Mariane Chianezi Publicado em 09/12/2019, às 17h23 - Atualizado às 18h00

Diretor-presidente do Consórcio Guaicurus, João Rezende | Foto: Leonardo de França
Diretor-presidente do Consórcio Guaicurus, João Rezende | Foto: Leonardo de França - Diretor-presidente do Consórcio Guaicurus, João Rezende | Foto: Leonardo de França

Após a demissão de dois motoristas líderes de movimento para o reajuste salarial, a primeira audiência de conciliação do Consórcio Guaicurus e os funcionários terminou sem acordo no TRT-MS (Tribunal Regional de Trabalho). Cerca de 35 funcionários das empresas participaram da audiência junto com advogados e o diretor do Consórcio, João Rezende.
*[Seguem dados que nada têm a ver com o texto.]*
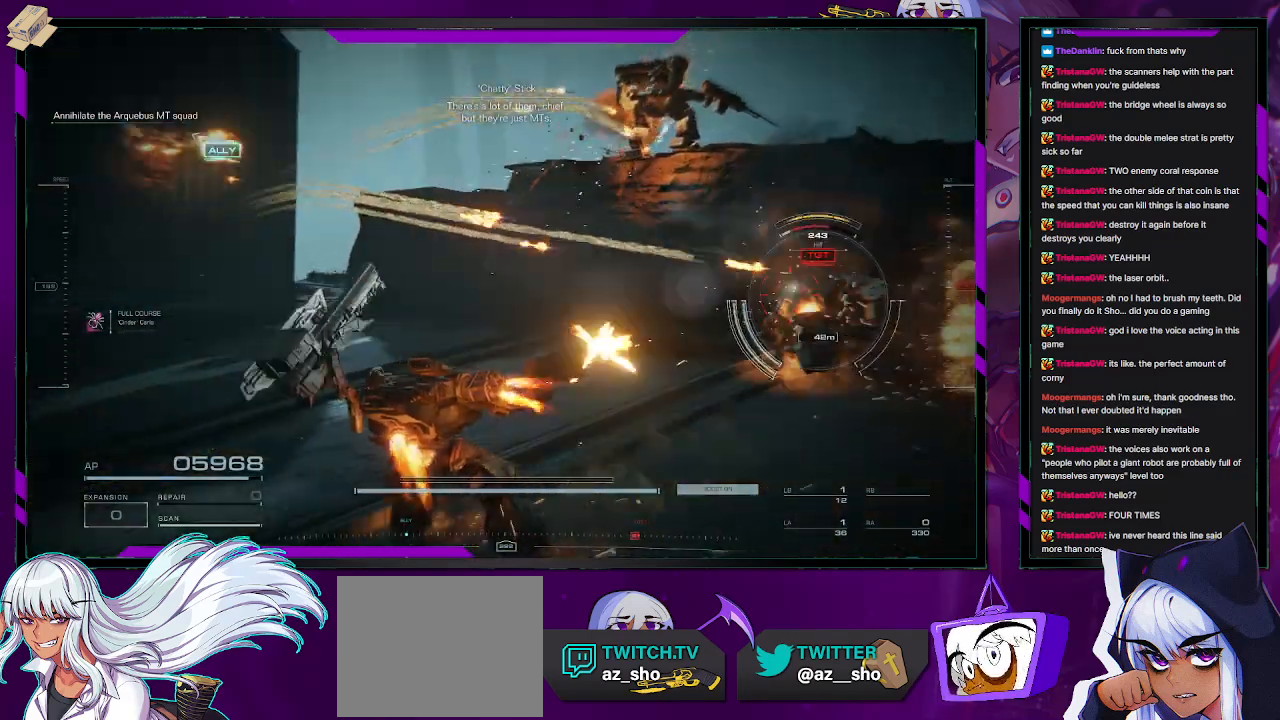
{"buttons": ["R2"], "left_stick": "down", "right_stick": "center", "events": [[150, "left_stick", "down-left"], [333, "right_stick", "up-right"], [417, "left_stick", "down"], [450, "right_stick", "center"]]}
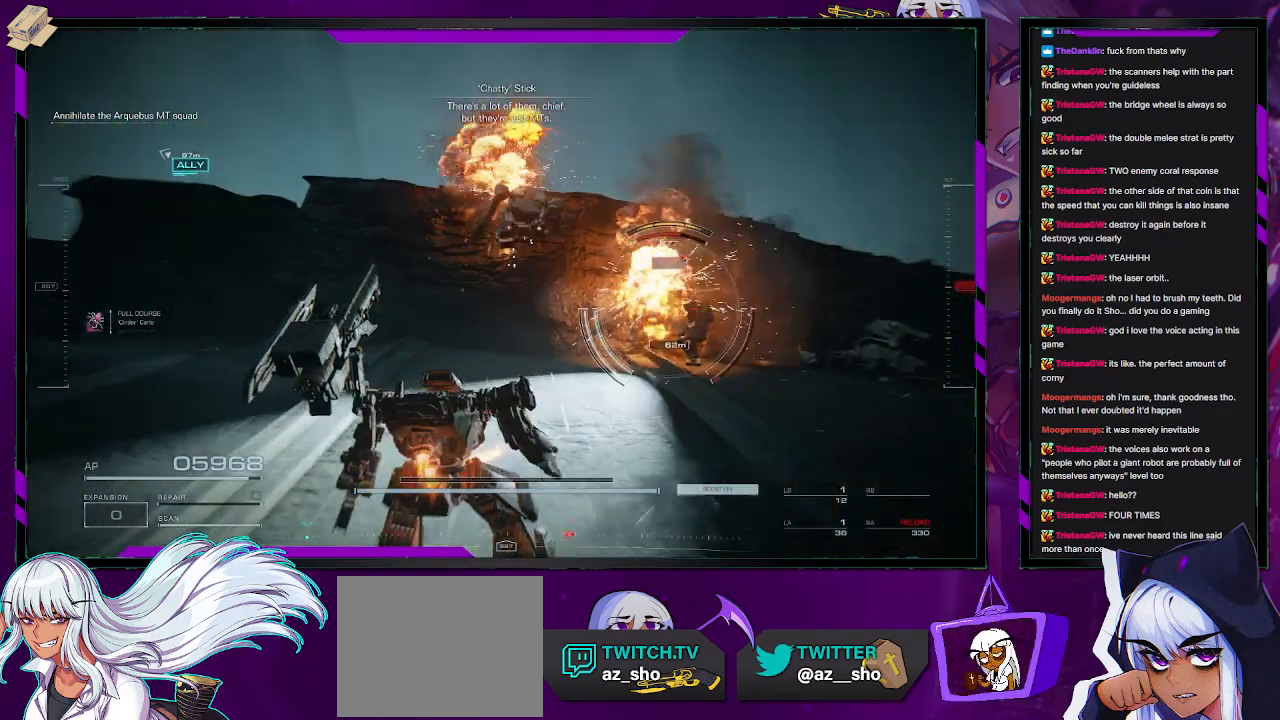
{"buttons": ["R2"], "left_stick": "right", "right_stick": "center", "events": [[100, "left_stick", "down-right"], [200, "left_stick", "right"]]}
Conciliação entre Consórcio Guaicurus e motoristas termina sem acordo no TRT
Foto: Leonardo de França, Midiamax

Dos cinco itens propostos para serem debatidos na audiência, apenas três foram pauta, sendo o valor do vale alimentação, percentual do reajuste salarial e pagamento da PLR (Participação dos Lucros e Resultados).

A categoria inicialmente pediu reajuste no vale alimentação, que atualmente é de R$ 110 e motoristas pediram R$ 170. O valor foi acatado pelo Consórcio Guaicurus, mas na condição de que os funcionários abrissem mão da PLR. No entanto, a categoria não aceitou a medida.

A procuradora-geral Candice Gabriela Arósio, do MPT-MS (Ministério Público do Trabalho) participou da audiência e resgatou a convenção passada entre as partes em que os motoristas tiveram reajuste de 5% no salário e questionou se o ponto das negociações não poderia partir da ocasião.

Arósio propôs os mesmos 5% de reajuste, manutenção da PLR e a mudança no vale alimentação para R$ 170, mas não teve acordo. Depois do episódio em que dois motoristas foram demitidos, alguns funcionários temem mais represálias. “Amanhã eu posso estar desempregado. Meu medo é isso, de ser mandado embora”, disse José Luiz.

O juiz Flavio da Costa Yiga, destacou que o maior impasse é justamente a questão salarial, onde o sindicato dos trabalhadores pediu um reajuste de 13%, mas o sindicato dos empregadores ofereceu 2,55%, o que está a baixo da negociação passada. Yiga comentou que para esse aumento salarial, precisa de uma autorização governamental da prefeitura pois pode impactar na tarifa.

O Consórcio Guaicurus pediu o adiamento da audiência para esta terça-feira (10), para poder debater com a Prefeitura Municipal no reajuste salarial, pois poderia ter impacto na tarifa do ônibus.

Demissões

Dois motoristas que lideravam paralisação e manifesto por reajuste salarial foram demitidos na última sexta-feira pelo Consórcio Guaicurus, formado por empresas que detêm a concessão do transporte público em Campo Grande. Sem o apoio do STTCU (Sindicato dos Trabalhadores em Transporte Coletivo Urbano de Campo Grande), que considerou a manifestação ilegal, os funcionários foram demitidos por justa causa.

Os funcionários da Viação Campo Grande e Viação Cidade Morena, Carlos Eduardo Ferreira da Silva e Thiago Martins de Souza, respectivamente, afirmaram ao Jornal Midiamax que as demissões é uma retaliação das empresas para inibir e intimidar os demais funcionários que planejam participar da paralisação. O movimento iria acontecer nesta sexta-feira, mas após reunião motoristas decidiram adiar o ato.

Em conversa com a reportagem, diretor da empresa, João Rezende, afirmou que não tinha conhecimento das demissões. Outra questão que os motoristas destacaram, foi que as empresas não deram a justificativa para a demissão. “Quando perguntamos sobre a justa causa, apenas disseram que foi ordem lá de cima”, disse um dos motoristas.